(Items from a data source)
..........
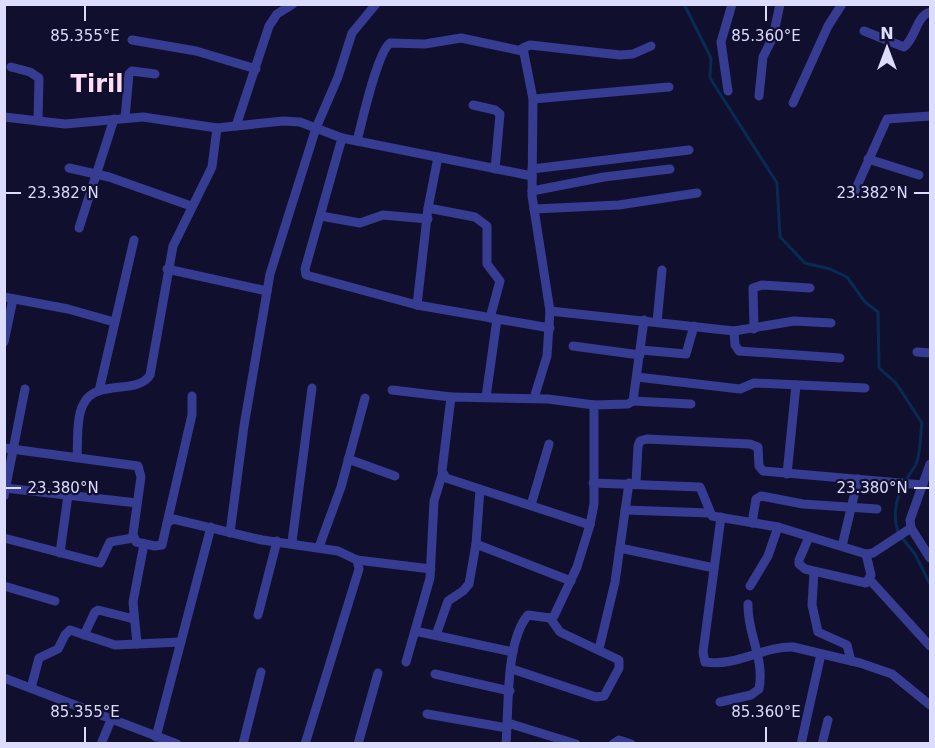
<svg xmlns="http://www.w3.org/2000/svg" width="935" height="748" font-family="'DejaVu Sans',sans-serif">
<style>
.lines{fill:none;stroke-linecap:round;stroke-linejoin:round}
.stream{stroke:#082b54;stroke-width:3}
.minor{stroke:#363c91;stroke-width:9}
.ticks{fill:none;stroke:#dcdcff;stroke-width:2}
.labels{text-anchor:middle;stroke-width:4.5;stroke-linejoin:round;paint-order:stroke}
.district-label{font-size:24px;font-weight:bold;fill:#ffdef6;stroke:#110f2e}
.ticks-label{font-size:15px;text-anchor:middle;fill:#dcdcff;stroke:#110f2e;stroke-width:4.5;stroke-linejoin:round;paint-order:stroke}
</style>
<rect width="100%" height="100%" fill="#110f2e"/>
<g class="lines">
<g class="stream">
<path d="M684 4 711 58 710 78 777 183 780 237 805 263 830 269 847 277 865 302 878 312 879 368 896 383 922 423C920 435 921 456 915 466 901 487 890 506 898 533"/>
<path d="M902 538 915 554 930 584"/>
</g>
<g class="minor">
<path d="M864 31 904 47C916 38 916 16 930 12"/>
<path d="M132 40 196 51 256 69"/>
<path d="M11 67 30 72 39 78 38 121"/>
<path d="M728 91 721 42 732 4"/>
<path d="M759 96 763 57 773 37 780 4"/>
<path d="M533 99 669 87"/>
<path d="M793 103 828 26 842 4"/>
<path d="M473 105 495 110 500 114 495 169"/>
<path d="M4 117 65 124 143 117 217 128 283 121 300 122 342 138 532 176"/>
<path d="M125 118 129 74 132 71 155 74"/>
<path d="M236 126 269 26 277 14 293 4"/>
<path d="M342 138 305 269 306 275 417 305 550 328"/>
<path d="M357 141C362 122 377 53 390 43L425 44 461 38 522 51"/>
<path d="M868 159 919 175"/>
<path d="M69 168 109 177 191 206"/>
<path d="M532 169 689 150"/>
<path d="M532 191 604 177 670 169"/>
<path d="M853 195 887 119 930 116"/>
<path d="M428 208 475 217 487 226V264L500 281 490 318"/>
<path d="M534 209 619 205 697 193"/>
<path d="M321 216 360 223 383 215 428 219"/>
<path d="M79 228 114 119"/>
<path d="M167 269 267 291"/>
<path d="M4 297 68 309 114 322"/>
<path d="M417 305 428 208 438 157"/>
<path d="M550 311 734 331 794 321 831 323"/>
<path d="M657 322 662 270"/>
<path d="M754 329 753 288 762 285 810 288"/>
<path d="M734 331 735 345 739 351 840 358"/>
<path d="M4 342 13 299"/>
<path d="M573 346 640 355"/>
<path d="M641 350 686 354 694 326"/>
<path d="M917 352 930 353"/>
<path d="M637 377 740 389 754 383 865 388"/>
<path d="M392 390 451 397"/>
<path d="M99 391 134 240"/>
<path d="M486 397 497 319"/>
<path d="M534 398 547 356 550 311 532 196 533 99 523 48 530 45 620 55 633 54 651 46"/>
<path d="M633 401 691 404"/>
<path d="M4 448 138 466 141 477 133 534 136 542 155 546 162 545 167 523 173 519 262 540 338 551 357 560 359 569 305 744"/>
<path d="M77 458C78 442 76 416 84 403 96 379 138 395 150 375L173 246 212 167 217 128"/>
<path d="M348 459 395 476"/>
<path d="M930 464 910 520 911 528 930 558"/>
<path d="M787 474 796 385"/>
<path d="M593 483 700 487 712 516 778 527 866 554 873 553 911 528"/>
<path d="M636 483 638 446 640 441 647 439 750 444 758 447 759 466 763 471 923 485"/>
<path d="M5 488 137 503"/>
<path d="M4 496 25 389"/>
<path d="M531 505 549 444"/>
<path d="M625 510 709 513"/>
<path d="M721 517 703 652 705 662C736 667 764 646 793 647L860 663 892 674 930 705"/>
<path d="M167 523 192 415V396"/>
<path d="M752 523 756 499 761 496 803 504 877 509"/>
<path d="M590 525 446 478 442 471 451 397 548 399 594 405"/>
<path d="M230 533 244 426 270 274 316 128 338 77 352 33 376 4"/>
<path d="M809 537 799 560V564L805 569 866 583 871 575 866 554"/>
<path d="M4 538 100 563 110 542 133 538"/>
<path d="M292 542 312 388"/>
<path d="M476 544 571 581"/>
<path d="M842 546 858 479"/>
<path d="M319 547 341 487 365 398"/>
<path d="M620 548 714 568"/>
<path d="M60 553 68 495"/>
<path d="M357 560 431 569"/>
<path d="M814 572 812 605 818 632 847 645 851 661"/>
<path d="M870 580 930 646"/>
<path d="M4 586 55 601"/>
<path d="M750 586 768 556 778 527"/>
<path d="M258 615 277 541"/>
<path d="M415 631 513 652"/>
<path d="M84 635 95 612 98 610 134 619"/>
<path d="M436 635 448 601 463 591 469 584 476 544 480 489"/>
<path d="M137 644 133 602 144 544"/>
<path d="M599 649 615 582 629 483"/>
<path d="M406 662 430 578 434 501 442 475"/>
<path d="M512 669 596 697 604 696 619 668V660L560 632 550 618"/>
<path d="M435 674 510 691"/>
<path d="M4 678 177 744"/>
<path d="M31 688 39 658 58 649 65 635 70 630 115 645 181 642"/>
<path d="M720 702 751 695 759 689C765 658 747 634 748 604"/>
<path d="M427 714 507 728"/>
<path d="M508 723 576 744"/>
<path d="M156 737 211 527"/>
<path d="M101 744 111 720"/>
<path d="M243 744 261 672"/>
<path d="M358 744 378 673"/>
<path d="M506 744C509 708 505 642 528 615L550 618 554 616 577 567 590 525 594 504V405L628 404 633 401 644 320"/>
<path d="M613 744 619 740 631 744"/>
<path d="M801 744 821 654"/>
<path d="M822 744 828 720"/>
</g>
</g>
<path class="ticks" d="M85 6V21M766 6V21M6 193H21M914 193H929M6 488H21M914 488H929M85 727V742M766 727V742"/>
<g class="labels">
<g class="district-label">
<text x="97" y="92">Tiril</text>
</g>
</g>
<g class="ticks-label">
<text x="85" y="41">85.355°E</text>
<text x="766" y="41">85.360°E</text>
<text x="63" y="198">23.382°N</text>
<text x="872" y="198">23.382°N</text>
<text x="63" y="493">23.380°N</text>
<text x="872" y="493">23.380°N</text>
<text x="85" y="717">85.355°E</text>
<text x="766" y="717">85.360°E</text>
</g>
<rect width="935" height="748" fill="none" stroke="#dcdcff" stroke-width="12"/>
<g transform="translate(887 48)" stroke="#110f2e" stroke-width="4.5" paint-order="stroke">
<path d="M0-4.5L10 22L0 15L-10 22Z" fill="#dcdcff"/>
<text y="-9" font-size="16" font-weight="bold" text-anchor="middle" fill="#dcdcff">N</text>
</g>
</svg>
..........
- _Your task_: Scan the records above and show every line in which the word "dcdcff" occurs.

- _Task output_:
.ticks{fill:none;stroke:#dcdcff;stroke-width:2}
.ticks-label{font-size:15px;text-anchor:middle;fill:#dcdcff;stroke:#110f2e;stroke-width:4.5;stroke-linejoin:round;paint-order:stroke}
<rect width="935" height="748" fill="none" stroke="#dcdcff" stroke-width="12"/>
<path d="M0-4.5L10 22L0 15L-10 22Z" fill="#dcdcff"/>
<text y="-9" font-size="16" font-weight="bold" text-anchor="middle" fill="#dcdcff">N</text>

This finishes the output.